* **WHAT THE TASK ASKS**
The records below need to come back exactly as they are, pictures omitted.

* **SUPPLIED DATA**
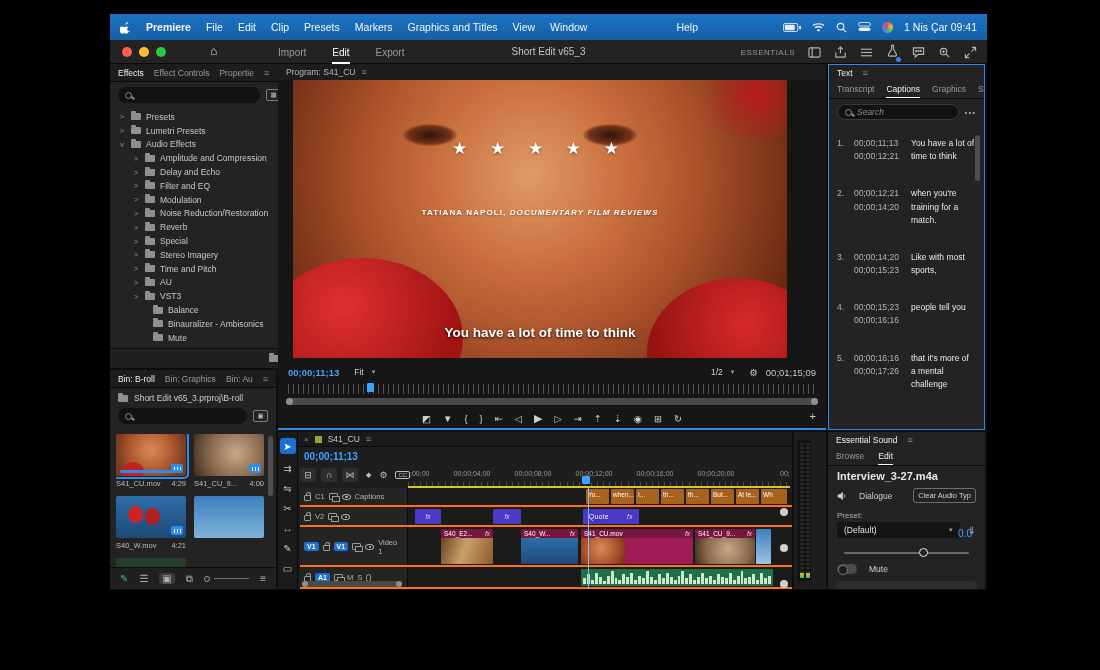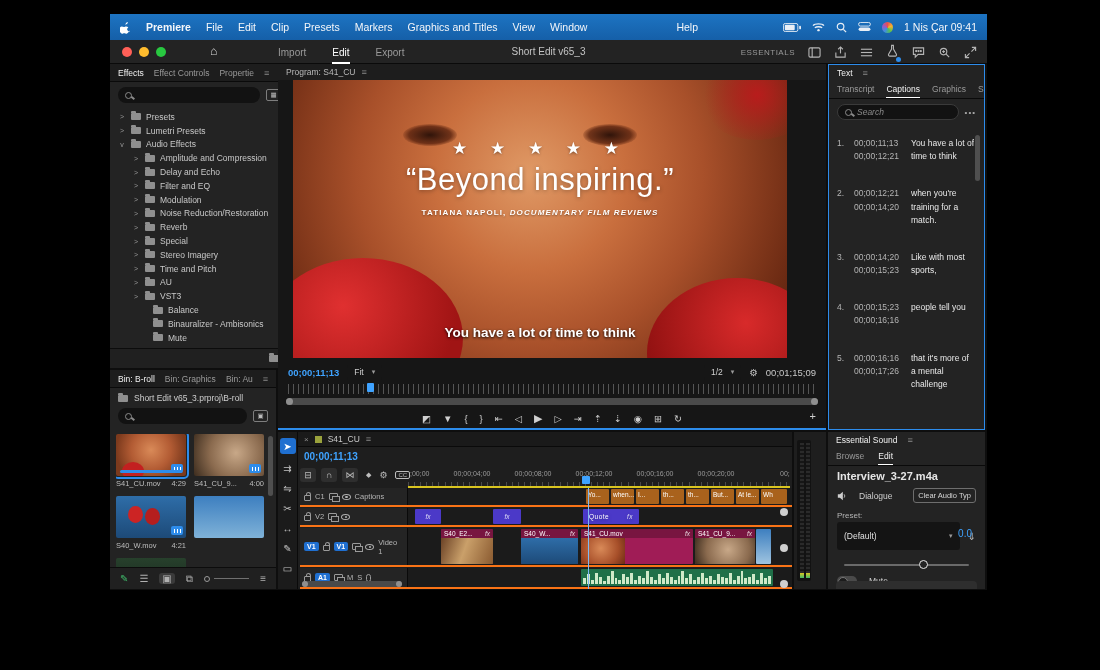"“Beyond inspiring.”" div.ovl { html: <div>“Beyond inspiring.”</div> -> none }
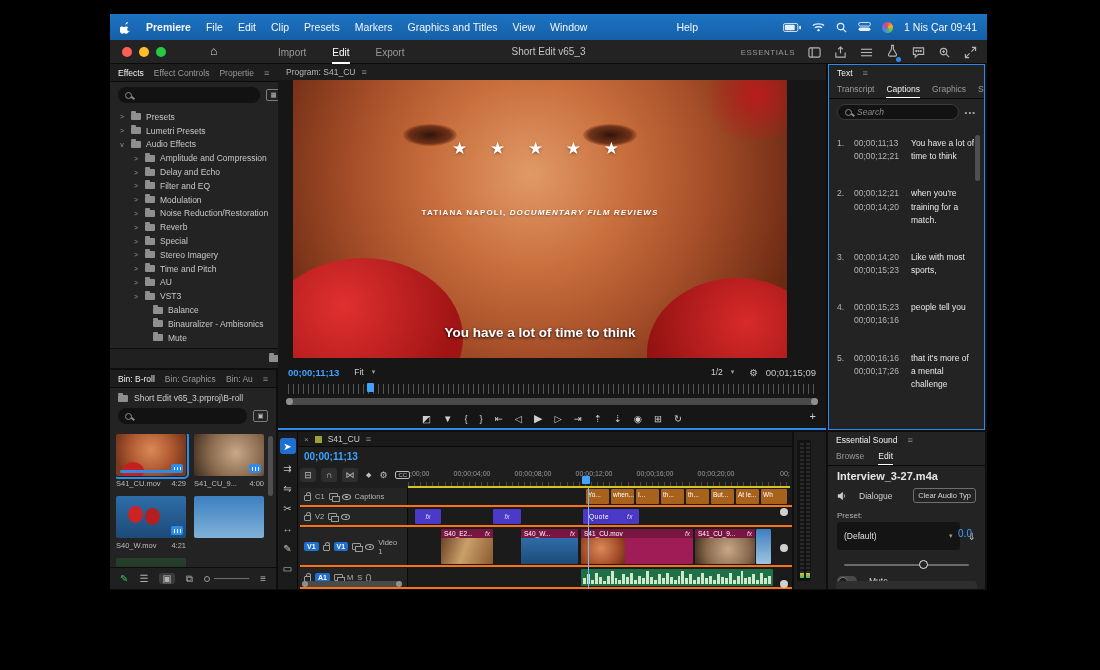"(Default)" .es-dd { height: 28px -> 16px }
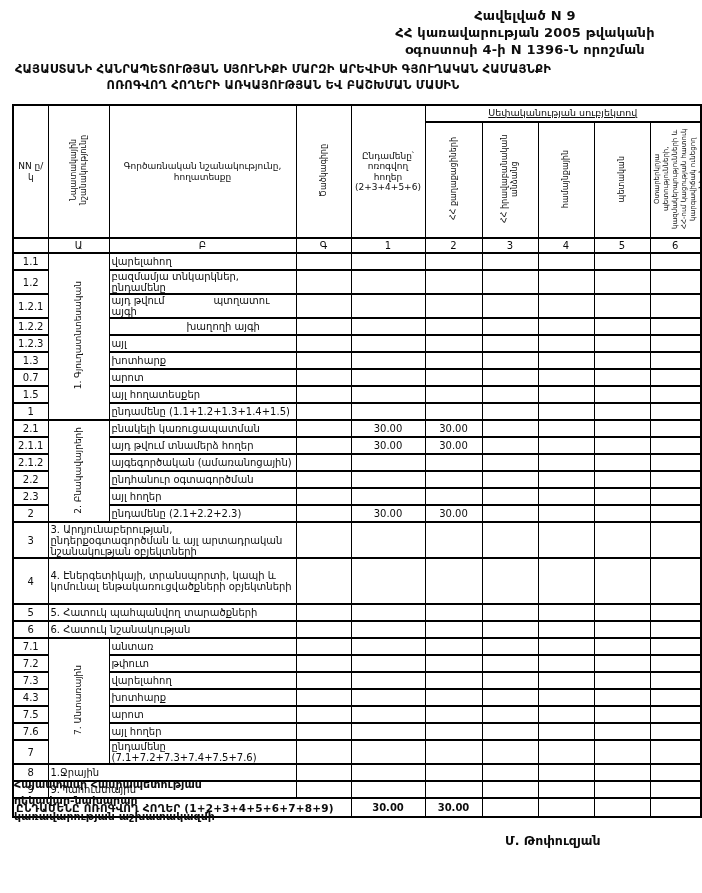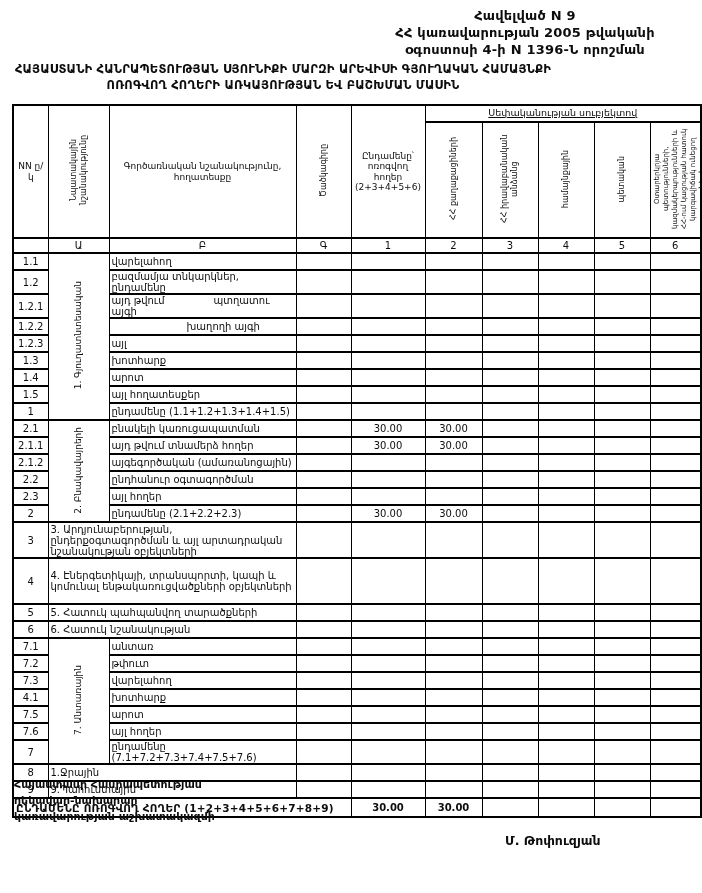"1.4" td.c-no { text: 1.4 -> 0.7 }
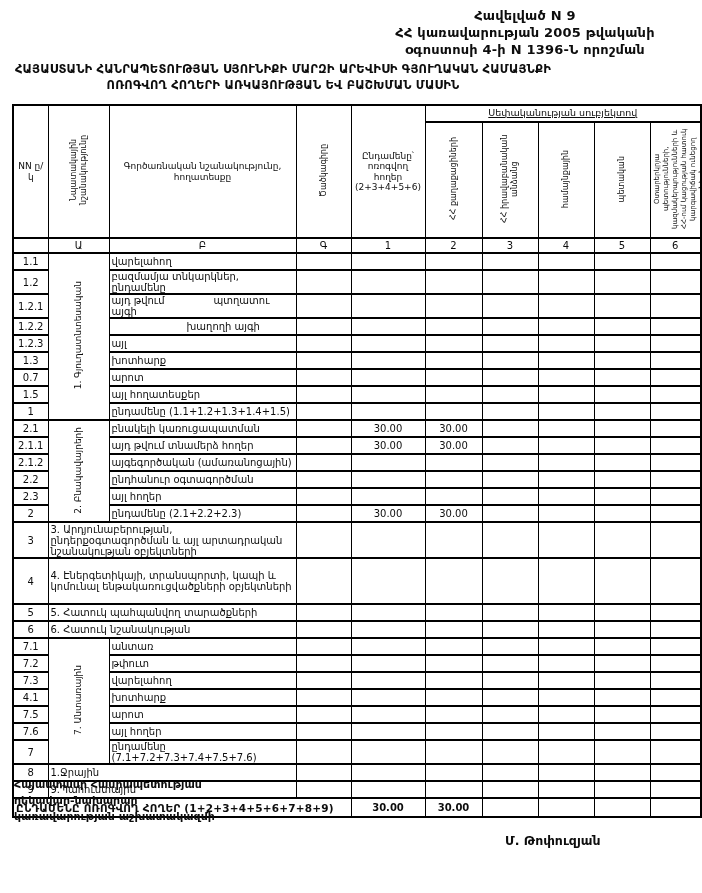"4.1" td.c-no { text: 4.1 -> 4.3 }
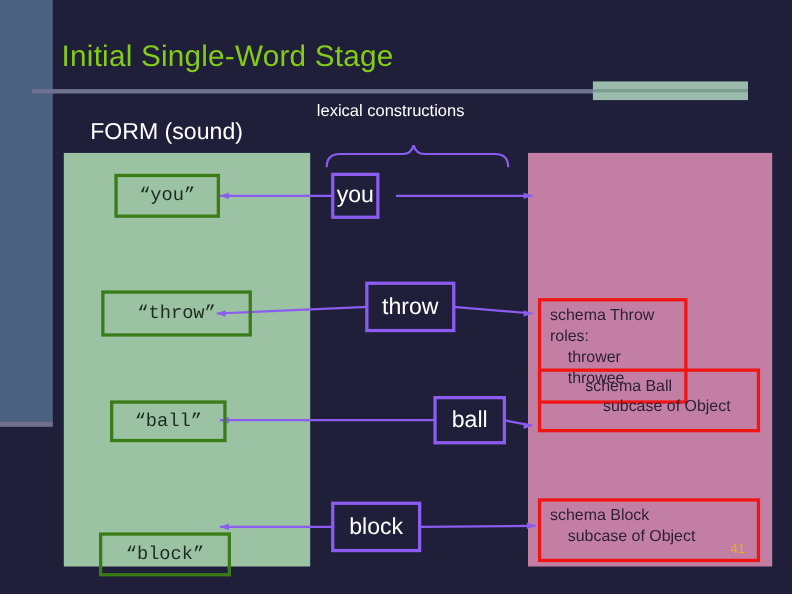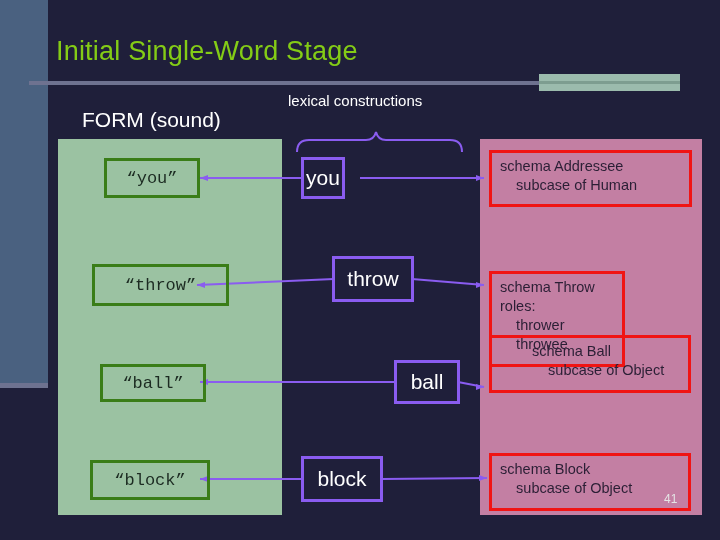"schema Addressee" div.mean-box { html: <div>schema Addressee subcase of Human</div> -> none }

* **TASK RESPONSE**
"“Beyond inspiring.”" div.ovl { html: <div>“Beyond inspiring.”</div> -> none }
"(Default)" .es-dd { height: 28px -> 16px }
"1.4" td.c-no { text: 1.4 -> 0.7 }
"4.1" td.c-no { text: 4.1 -> 4.3 }
"schema Addressee" div.mean-box { html: <div>schema Addressee subcase of Human</div> -> none }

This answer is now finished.